President Roh Moo-hyun
By Jung Sung-ki
President Roh Moo-hyun renewed his challenge to the Constitution Sunday, describing the election-related laws and the single, five-year presidential term as ``underdeveloped'' in need of change.
Roh stepped up criticism on the main opposition Grand National Party and its presidential contenders whom he called inheritors of previous authoritarian governments in collusion with ``ultra-conservative'' media firms.
He also denounced deserters' groups from the pro-government Uri Party as ``opportunistic,'' only seeking to win the presidential election over the GNP on the basis of regionalism.
``We should change the underdeveloped political system to an advanced one,'' Roh said in his speech at a ceremony marking the 20th anniversary of the 1987 pro-democracy rally. ``The single-term presidential system, the election law demanding the President's political neutrality and a system calling for the separation of the government and the ruling party should be changed.''
He called the ``June 10 struggle,'' which pushed then authoritarian regime led by Chun Doo-hwan to revive the direct presidential election, ``a half victory,'' stressing the nation's political systems need to be upgraded further.
In vain, Roh had sought to revise the presidential term to a U.S. style of a four-year, two-term presidency early this year, but dropped the proposal due to cool reactions from opposition parties.
He also gave up his membership of the Uri Party amid mounting calls for political neutrality ahead of the presidential election on Dec.19.
The liberal head of state already rejected accepting the election watchdog's ruling last week that he violated the law through his public criticism of the conservative GNP and the party's presidential hopefuls _ Lee Myung-bak and Park Geun-hye.
Roh scorned Lee's campaign pledges as ``empty,''while calling Park the ``daughter of a dictator,'' citing the legacy of her late father Park Chung-hee who ruled the country from 1961 to 1979.
On Friday, Roh even argued that election laws are unconstitutional, referring to an ``ambiguity'' of laws pertaining to the elections and public servants.

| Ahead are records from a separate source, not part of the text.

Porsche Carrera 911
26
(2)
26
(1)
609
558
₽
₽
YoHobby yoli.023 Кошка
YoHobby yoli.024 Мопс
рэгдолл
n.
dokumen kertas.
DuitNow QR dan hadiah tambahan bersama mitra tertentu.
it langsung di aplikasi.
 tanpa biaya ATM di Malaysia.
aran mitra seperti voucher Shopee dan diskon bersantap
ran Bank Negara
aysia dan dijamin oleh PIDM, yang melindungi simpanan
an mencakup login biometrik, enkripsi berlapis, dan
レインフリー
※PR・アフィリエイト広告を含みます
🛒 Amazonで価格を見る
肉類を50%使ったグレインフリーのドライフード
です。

The election law requires government officials to maintain political impartiality, while the public servants law does not restrict the President's political activities because of his status as an elected official.
``Those who had vested rights in the past have continued to frustrate (the government's) reform measures and prevent the country from going forward,'' Roh said.
Roh renewed his attacks on the media, which he argues as the last subject of ``reform'' during his remaining tenure.
``In the past, conservative media outlets acted as the cat's paw of dictatorship by branding democratic forces as violent protesters and blinding the people as well,'' he said. ``Now they have emerged as political forces that shake up democratic forces and take the lead in protecting the interests of conservatives.''
Roh's new media policy of closing most of the pressrooms at government offices has angered media firms and lawmakers from political parties.
During Friday's lecture in Wonkwang University in North Jeolla Province, Roh vowed to ``hammer spikes'' on pressrooms before leaving the presidential office.
Roh and representatives from the media circles are scheduled to hold a televised debate on the policy this week.